• **Records shown**
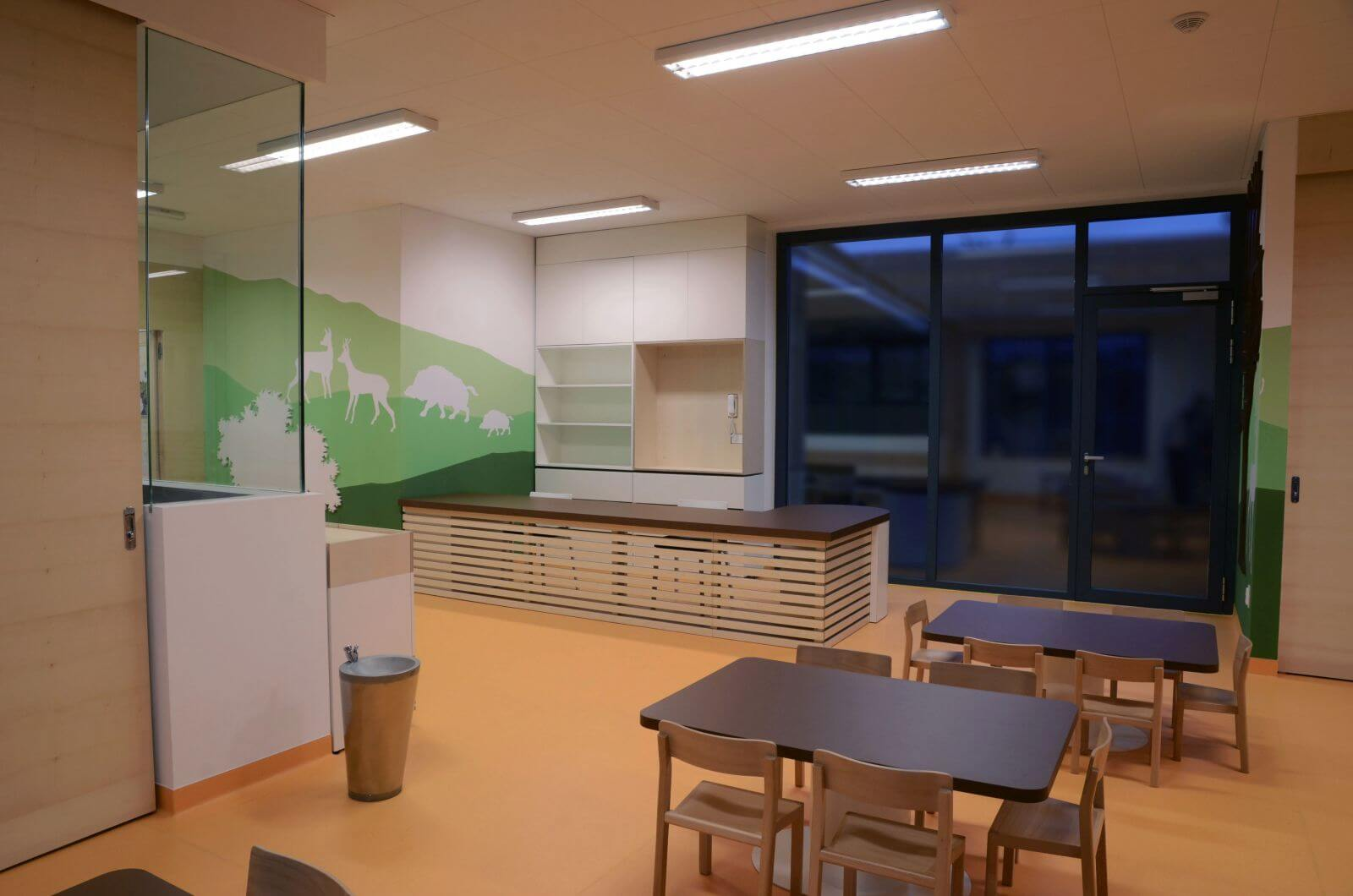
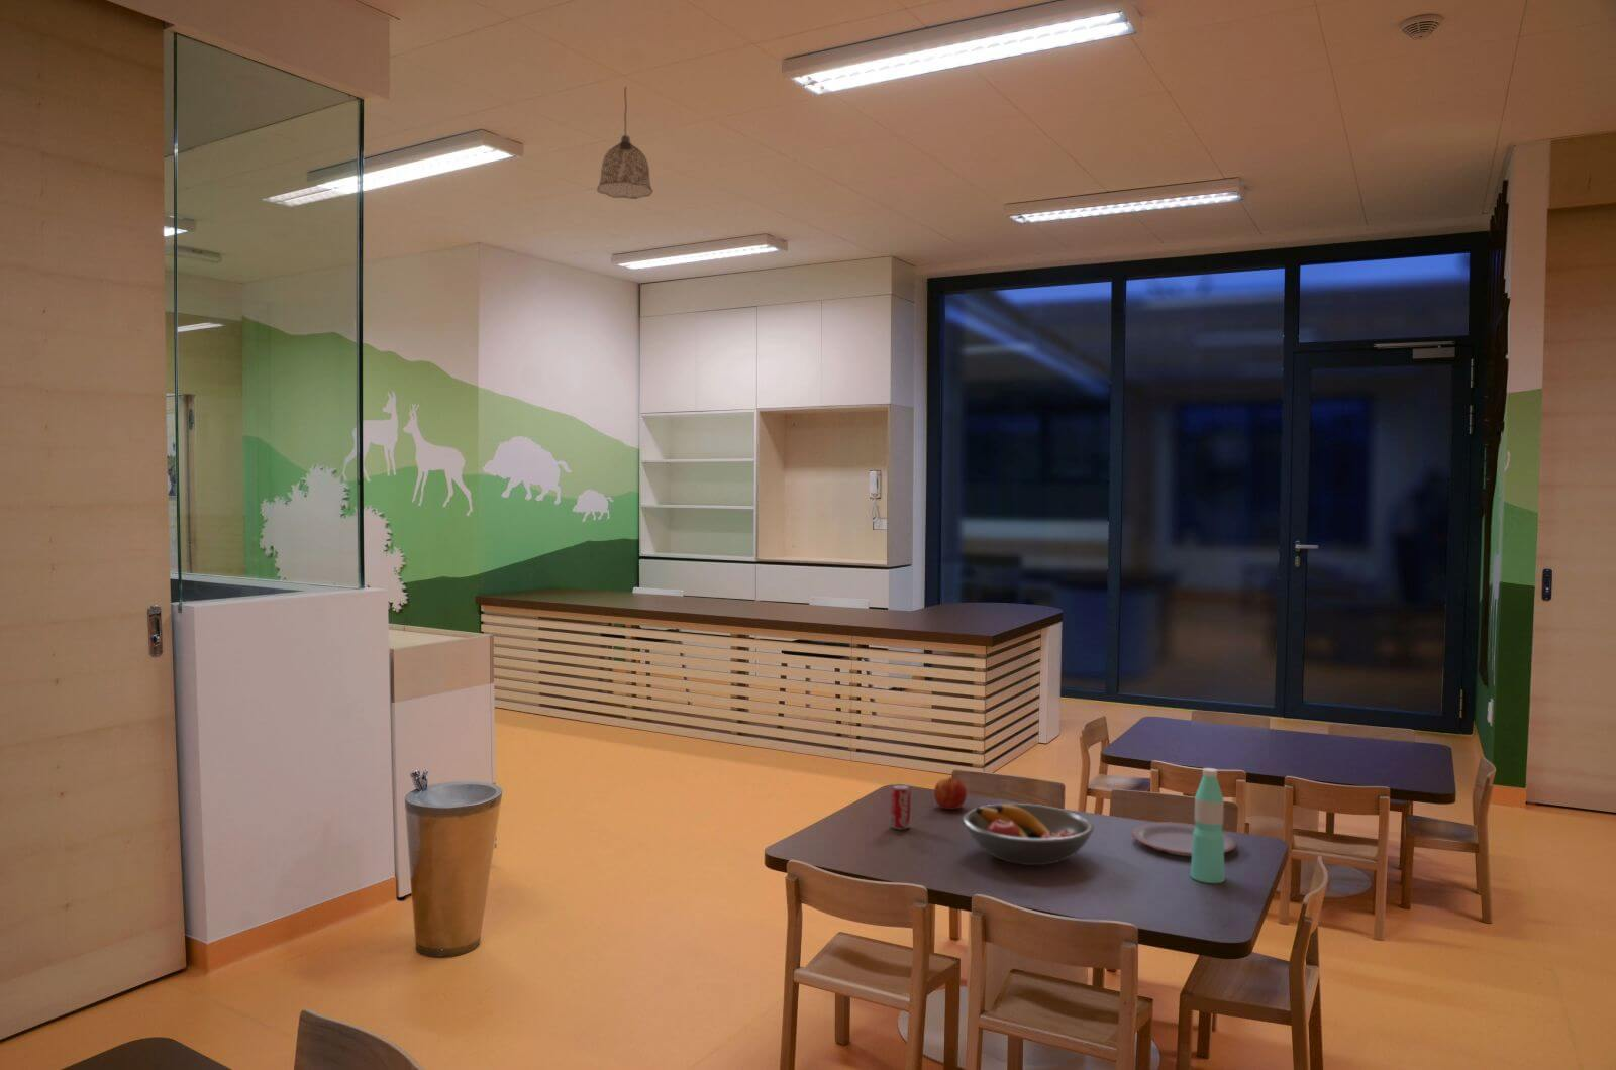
+ apple [933,776,967,811]
+ water bottle [1190,767,1227,884]
+ beverage can [890,783,913,830]
+ fruit bowl [961,802,1095,866]
+ plate [1131,820,1239,857]
+ pendant lamp [596,86,655,199]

• **The task**
Repeat, exactly and only, the lines above from the one containing "water bottle [1190,767,1227,884]" through the end of the material.

• **Reply**
+ water bottle [1190,767,1227,884]
+ beverage can [890,783,913,830]
+ fruit bowl [961,802,1095,866]
+ plate [1131,820,1239,857]
+ pendant lamp [596,86,655,199]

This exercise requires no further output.